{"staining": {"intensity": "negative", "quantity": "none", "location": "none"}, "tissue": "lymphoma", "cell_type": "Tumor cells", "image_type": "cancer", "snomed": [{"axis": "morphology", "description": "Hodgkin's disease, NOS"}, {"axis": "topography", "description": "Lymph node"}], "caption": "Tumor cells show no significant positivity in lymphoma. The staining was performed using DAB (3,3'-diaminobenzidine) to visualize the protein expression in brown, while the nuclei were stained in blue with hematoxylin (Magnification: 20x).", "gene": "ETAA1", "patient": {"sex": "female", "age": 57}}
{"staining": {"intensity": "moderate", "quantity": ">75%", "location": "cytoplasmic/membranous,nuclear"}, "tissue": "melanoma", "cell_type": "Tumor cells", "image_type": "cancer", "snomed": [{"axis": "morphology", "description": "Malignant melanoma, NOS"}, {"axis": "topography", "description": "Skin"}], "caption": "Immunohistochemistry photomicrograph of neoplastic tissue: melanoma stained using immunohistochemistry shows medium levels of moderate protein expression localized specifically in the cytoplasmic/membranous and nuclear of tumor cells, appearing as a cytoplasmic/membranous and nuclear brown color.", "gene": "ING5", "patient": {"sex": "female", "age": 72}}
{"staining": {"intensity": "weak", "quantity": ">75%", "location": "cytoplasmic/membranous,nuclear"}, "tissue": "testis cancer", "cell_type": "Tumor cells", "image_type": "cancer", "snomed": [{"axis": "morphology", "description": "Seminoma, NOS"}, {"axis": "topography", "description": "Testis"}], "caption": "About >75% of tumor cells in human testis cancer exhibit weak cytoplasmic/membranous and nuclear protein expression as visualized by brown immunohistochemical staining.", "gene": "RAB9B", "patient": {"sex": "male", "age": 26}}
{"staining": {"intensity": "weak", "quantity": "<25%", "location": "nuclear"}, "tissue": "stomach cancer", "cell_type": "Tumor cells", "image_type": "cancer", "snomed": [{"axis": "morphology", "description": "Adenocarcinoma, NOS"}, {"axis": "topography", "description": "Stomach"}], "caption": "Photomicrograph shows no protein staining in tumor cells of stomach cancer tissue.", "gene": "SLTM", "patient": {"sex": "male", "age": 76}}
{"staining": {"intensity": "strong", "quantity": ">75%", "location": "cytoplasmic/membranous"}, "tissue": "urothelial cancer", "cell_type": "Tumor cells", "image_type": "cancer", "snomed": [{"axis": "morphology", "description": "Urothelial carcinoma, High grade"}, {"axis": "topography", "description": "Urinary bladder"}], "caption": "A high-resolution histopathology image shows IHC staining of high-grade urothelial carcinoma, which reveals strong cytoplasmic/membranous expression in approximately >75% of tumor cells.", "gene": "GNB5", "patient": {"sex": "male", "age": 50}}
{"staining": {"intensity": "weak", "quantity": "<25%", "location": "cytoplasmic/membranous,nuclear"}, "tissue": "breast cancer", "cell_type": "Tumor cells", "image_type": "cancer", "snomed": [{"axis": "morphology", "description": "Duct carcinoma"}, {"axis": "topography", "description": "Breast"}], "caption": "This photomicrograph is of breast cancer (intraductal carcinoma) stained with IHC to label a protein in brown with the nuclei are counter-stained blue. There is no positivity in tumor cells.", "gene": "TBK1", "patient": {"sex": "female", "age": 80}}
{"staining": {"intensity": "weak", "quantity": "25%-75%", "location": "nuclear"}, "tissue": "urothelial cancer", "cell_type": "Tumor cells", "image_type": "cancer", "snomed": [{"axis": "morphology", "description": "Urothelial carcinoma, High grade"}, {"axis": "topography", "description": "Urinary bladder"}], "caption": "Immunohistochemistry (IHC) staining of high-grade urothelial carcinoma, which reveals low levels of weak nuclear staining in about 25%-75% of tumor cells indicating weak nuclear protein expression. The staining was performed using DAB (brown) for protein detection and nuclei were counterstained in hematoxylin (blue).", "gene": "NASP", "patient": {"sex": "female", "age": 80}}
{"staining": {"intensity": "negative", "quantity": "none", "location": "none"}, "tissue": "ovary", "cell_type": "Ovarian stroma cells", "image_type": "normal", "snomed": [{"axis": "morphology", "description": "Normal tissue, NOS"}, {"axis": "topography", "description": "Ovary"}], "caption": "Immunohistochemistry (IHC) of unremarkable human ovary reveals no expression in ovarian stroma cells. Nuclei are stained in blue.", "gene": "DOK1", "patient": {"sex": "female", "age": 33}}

_Task directions:_ Wherever the word "hematoxylin" turns up in a line of the entries above, copy that line.

_Solution for this exercise:_
{"staining": {"intensity": "negative", "quantity": "none", "location": "none"}, "tissue": "lymphoma", "cell_type": "Tumor cells", "image_type": "cancer", "snomed": [{"axis": "morphology", "description": "Hodgkin's disease, NOS"}, {"axis": "topography", "description": "Lymph node"}], "caption": "Tumor cells show no significant positivity in lymphoma. The staining was performed using DAB (3,3'-diaminobenzidine) to visualize the protein expression in brown, while the nuclei were stained in blue with hematoxylin (Magnification: 20x).", "gene": "ETAA1", "patient": {"sex": "female", "age": 57}}
{"staining": {"intensity": "weak", "quantity": "25%-75%", "location": "nuclear"}, "tissue": "urothelial cancer", "cell_type": "Tumor cells", "image_type": "cancer", "snomed": [{"axis": "morphology", "description": "Urothelial carcinoma, High grade"}, {"axis": "topography", "description": "Urinary bladder"}], "caption": "Immunohistochemistry (IHC) staining of high-grade urothelial carcinoma, which reveals low levels of weak nuclear staining in about 25%-75% of tumor cells indicating weak nuclear protein expression. The staining was performed using DAB (brown) for protein detection and nuclei were counterstained in hematoxylin (blue).", "gene": "NASP", "patient": {"sex": "female", "age": 80}}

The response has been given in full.